> WHAT YOU NEED TO DO
Every line from the one bearing "Stock Market" through the last line of the entries should be printed exactly, with no other output.

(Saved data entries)
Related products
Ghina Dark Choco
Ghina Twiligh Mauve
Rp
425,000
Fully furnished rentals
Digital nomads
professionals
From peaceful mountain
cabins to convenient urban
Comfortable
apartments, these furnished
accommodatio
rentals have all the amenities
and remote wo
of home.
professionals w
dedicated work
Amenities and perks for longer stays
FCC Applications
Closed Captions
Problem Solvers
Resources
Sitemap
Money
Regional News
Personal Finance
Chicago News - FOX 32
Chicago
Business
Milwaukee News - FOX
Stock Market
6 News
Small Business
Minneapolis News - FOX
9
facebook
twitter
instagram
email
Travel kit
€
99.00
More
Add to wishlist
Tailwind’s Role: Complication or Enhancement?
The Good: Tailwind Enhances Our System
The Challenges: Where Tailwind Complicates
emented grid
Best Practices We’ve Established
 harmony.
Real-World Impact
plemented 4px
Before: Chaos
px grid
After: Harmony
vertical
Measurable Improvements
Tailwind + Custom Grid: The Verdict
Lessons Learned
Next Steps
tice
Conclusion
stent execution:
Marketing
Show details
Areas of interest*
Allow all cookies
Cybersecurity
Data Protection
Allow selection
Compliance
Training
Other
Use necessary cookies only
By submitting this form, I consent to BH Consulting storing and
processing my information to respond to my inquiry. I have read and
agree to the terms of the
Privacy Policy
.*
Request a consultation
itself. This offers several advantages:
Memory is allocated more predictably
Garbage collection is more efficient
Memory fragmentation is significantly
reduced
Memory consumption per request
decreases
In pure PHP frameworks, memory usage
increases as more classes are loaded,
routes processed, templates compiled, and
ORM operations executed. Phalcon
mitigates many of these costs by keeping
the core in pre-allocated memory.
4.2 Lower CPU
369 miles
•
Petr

> EXERCISE ANSWER
Stock Market
6 News
Small Business
Minneapolis News - FOX
9
facebook
twitter
instagram
email
Travel kit
€
99.00
More
Add to wishlist
Tailwind’s Role: Complication or Enhancement?
The Good: Tailwind Enhances Our System
The Challenges: Where Tailwind Complicates
emented grid
Best Practices We’ve Established
 harmony.
Real-World Impact
plemented 4px
Before: Chaos
px grid
After: Harmony
vertical
Measurable Improvements
Tailwind + Custom Grid: The Verdict
Lessons Learned
Next Steps
tice
Conclusion
stent execution:
Marketing
Show details
Areas of interest*
Allow all cookies
Cybersecurity
Data Protection
Allow selection
Compliance
Training
Other
Use necessary cookies only
By submitting this form, I consent to BH Consulting storing and
processing my information to respond to my inquiry. I have read and
agree to the terms of the
Privacy Policy
.*
Request a consultation
itself. This offers several advantages:
Memory is allocated more predictably
Garbage collection is more efficient
Memory fragmentation is significantly
reduced
Memory consumption per request
decreases
In pure PHP frameworks, memory usage
increases as more classes are loaded,
routes processed, templates compiled, and
ORM operations executed. Phalcon
mitigates many of these costs by keeping
the core in pre-allocated memory.
4.2 Lower CPU
369 miles
•
Petr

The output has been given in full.